Steve Aylett’s short book on originality, creativity and individuality may conform externally to the rectilinear format of most other books but is otherwise highly elliptical. I found it maddening.
It has chapters, paragraphs, and sentences – just like other books – but somehow those sentences don’t stack up into a shape that is easy to get hold of. I can’t even put my finger on it. Aylett’s commitment to originality seems total and sincere – he writes with the surety of conviction. Heart of the Original contains plenty of insightful gleams and canny turns of phrase, but they were overlaid with too much opacity for my liking. It is unfair to quote mine but I want you to share in my frustration. Try this for size (from page 87):
“It’s a cliché that with our future ahead of us and our past behind, a manoeuvre to the sides, above or below might expose epic sweeps of terrain to explore, each sideline having different properties and climates. There is one which is made entirely of interwoven targets, one which is a giddy chaos of pop-rocks, one in which everything in one direction is a euphemism for everything in the other, one which is all soppiness and jumper cables, one which is sacred and unbearable, one across which visitors are ricocheted a universe-depth twice per standard second, another where the coincidences are piling up, and yet another which is all and everywhere solid unliveable gemstone without even light to clarify the explanation which stripes it as through a stick of holiday rock.”

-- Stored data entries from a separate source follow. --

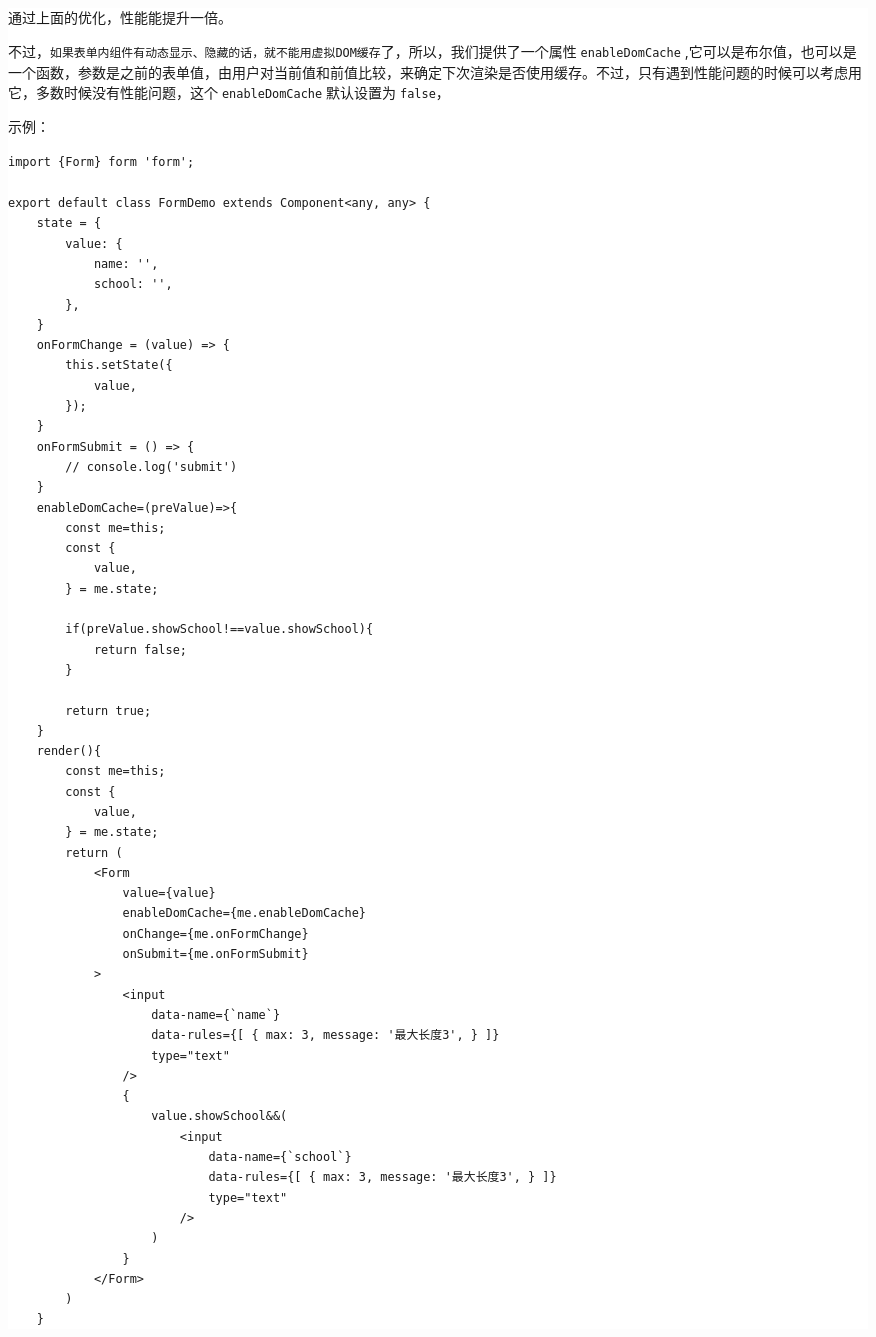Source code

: 通过上面的优化，性能能提升一倍。

不过，`如果表单内组件有动态显示、隐藏的话，就不能用虚拟DOM缓存`了，所以，我们提供了一个属性 `enableDomCache` ,它可以是布尔值，也可以是一个函数，参数是之前的表单值，由用户对当前值和前值比较，来确定下次渲染是否使用缓存。不过，只有遇到性能问题的时候可以考虑用它，多数时候没有性能问题，这个 `enableDomCache` 默认设置为 `false`，

示例：
```
import {Form} form 'form';

export default class FormDemo extends Component<any, any> {
    state = {
        value: {
            name: '',
            school: '',
        },
    }
    onFormChange = (value) => {
        this.setState({
            value,
        });
    }
    onFormSubmit = () => {
        // console.log('submit')
    }
    enableDomCache=(preValue)=>{
        const me=this;
        const {
            value,
        } = me.state;

        if(preValue.showSchool!==value.showSchool){
            return false;
        }

        return true;
    }
    render(){
        const me=this;
        const {
            value,
        } = me.state;
        return (
            <Form 
                value={value}
                enableDomCache={me.enableDomCache}
                onChange={me.onFormChange} 
                onSubmit={me.onFormSubmit}
            >
                <input 
                    data-name={`name`} 
                    data-rules={[ { max: 3, message: '最大长度3', } ]} 
                    type="text" 
                />
                {
                    value.showSchool&&(
                        <input 
                            data-name={`school`} 
                            data-rules={[ { max: 3, message: '最大长度3', } ]} 
                            type="text" 
                        />
                    )
                }
            </Form>
        )
    }
```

I know all the words but I could not uncoil the author’s meaning in these sentences. I kept hoping to arrive at a conclusion but never did. Perhaps that’s the wrong quest – Aylett seems more interested in attitude than instruction. Overall I did get a dim sense of his intention: that true originality is difficult and rare, and often unwelcome in a world dulled and comforted by familiarity; and that this in turn propagates a loss of nerve in many pretend creators. Aylett has a point and often delivers it with some wit. To redress he balance of the excerpt above, try this one (page 120):
“Biological death – the only kind worth bothering with – is met with fighting stances among those who want to dodge it, an urge rarely motivated by a desire for wisdom. […] It’s claimed that advances in science mean the first human to live to 500 years has already been born – if so, he or she was born into wealth and will hopefully use the extended lifespan to mature beyond being a privileged dick. Doris Lessing remarked that human beings do not live long enough to come to their senses.”
But such moments were not enough to gratify this reader. I wanted to like Heart of the Original because it was recommended in the course of a thoroughly entertaining discussion on the BookShambles podcast by Stewart Lee and Robin Ince, both comedians whose work I have greatly enjoyed. Maybe I recognised myself too often in Aylett’s sideswipes at the unimaginative and I’m just a sore loser?
I was certainly discombobulated by Aylett’s book but at least have the presence of mind to know that’s not necessarily a bad thing. So why don’t you try it for yourself, and then write in to tell me how wrong and unoriginal I am?
P.S. The weekly Bookshambles podcast, in which Robin Ince and Josie Long chat to an invited guest (mostly) about their shared love of books, is great fun. This past season I particularly enjoyed the episodes with Sara Pascoe and Natalie Haynes.